-- Listing start --

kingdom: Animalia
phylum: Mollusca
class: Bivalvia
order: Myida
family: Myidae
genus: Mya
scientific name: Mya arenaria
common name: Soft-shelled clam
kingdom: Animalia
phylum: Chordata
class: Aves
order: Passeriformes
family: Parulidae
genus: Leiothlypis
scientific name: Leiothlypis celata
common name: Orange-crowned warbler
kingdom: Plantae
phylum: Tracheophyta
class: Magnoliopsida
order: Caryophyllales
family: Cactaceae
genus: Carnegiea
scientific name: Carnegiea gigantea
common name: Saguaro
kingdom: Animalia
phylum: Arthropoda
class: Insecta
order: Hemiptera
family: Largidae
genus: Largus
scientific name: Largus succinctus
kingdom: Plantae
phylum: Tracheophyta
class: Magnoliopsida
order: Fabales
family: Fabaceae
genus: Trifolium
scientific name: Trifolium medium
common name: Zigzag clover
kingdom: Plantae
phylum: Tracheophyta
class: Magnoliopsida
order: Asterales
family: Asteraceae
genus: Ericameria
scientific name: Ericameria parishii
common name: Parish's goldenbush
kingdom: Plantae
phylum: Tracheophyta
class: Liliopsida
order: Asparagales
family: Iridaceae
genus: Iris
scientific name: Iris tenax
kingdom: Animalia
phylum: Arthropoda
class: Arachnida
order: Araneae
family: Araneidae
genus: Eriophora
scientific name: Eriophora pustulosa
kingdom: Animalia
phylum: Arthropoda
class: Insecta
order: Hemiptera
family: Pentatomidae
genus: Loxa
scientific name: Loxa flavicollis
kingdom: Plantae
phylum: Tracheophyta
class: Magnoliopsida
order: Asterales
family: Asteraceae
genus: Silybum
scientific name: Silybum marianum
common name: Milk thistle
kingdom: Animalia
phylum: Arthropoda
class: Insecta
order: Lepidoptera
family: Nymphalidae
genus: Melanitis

-- Listing end --

_What needs to be done_
Reproduce every line of all the items above, word for word and in the same order.

_Written response_
kingdom: Animalia
phylum: Mollusca
class: Bivalvia
order: Myida
family: Myidae
genus: Mya
scientific name: Mya arenaria
common name: Soft-shelled clam
kingdom: Animalia
phylum: Chordata
class: Aves
order: Passeriformes
family: Parulidae
genus: Leiothlypis
scientific name: Leiothlypis celata
common name: Orange-crowned warbler
kingdom: Plantae
phylum: Tracheophyta
class: Magnoliopsida
order: Caryophyllales
family: Cactaceae
genus: Carnegiea
scientific name: Carnegiea gigantea
common name: Saguaro
kingdom: Animalia
phylum: Arthropoda
class: Insecta
order: Hemiptera
family: Largidae
genus: Largus
scientific name: Largus succinctus
kingdom: Plantae
phylum: Tracheophyta
class: Magnoliopsida
order: Fabales
family: Fabaceae
genus: Trifolium
scientific name: Trifolium medium
common name: Zigzag clover
kingdom: Plantae
phylum: Tracheophyta
class: Magnoliopsida
order: Asterales
family: Asteraceae
genus: Ericameria
scientific name: Ericameria parishii
common name: Parish's goldenbush
kingdom: Plantae
phylum: Tracheophyta
class: Liliopsida
order: Asparagales
family: Iridaceae
genus: Iris
scientific name: Iris tenax
kingdom: Animalia
phylum: Arthropoda
class: Arachnida
order: Araneae
family: Araneidae
genus: Eriophora
scientific name: Eriophora pustulosa
kingdom: Animalia
phylum: Arthropoda
class: Insecta
order: Hemiptera
family: Pentatomidae
genus: Loxa
scientific name: Loxa flavicollis
kingdom: Plantae
phylum: Tracheophyta
class: Magnoliopsida
order: Asterales
family: Asteraceae
genus: Silybum
scientific name: Silybum marianum
common name: Milk thistle
kingdom: Animalia
phylum: Arthropoda
class: Insecta
order: Lepidoptera
family: Nymphalidae
genus: Melanitis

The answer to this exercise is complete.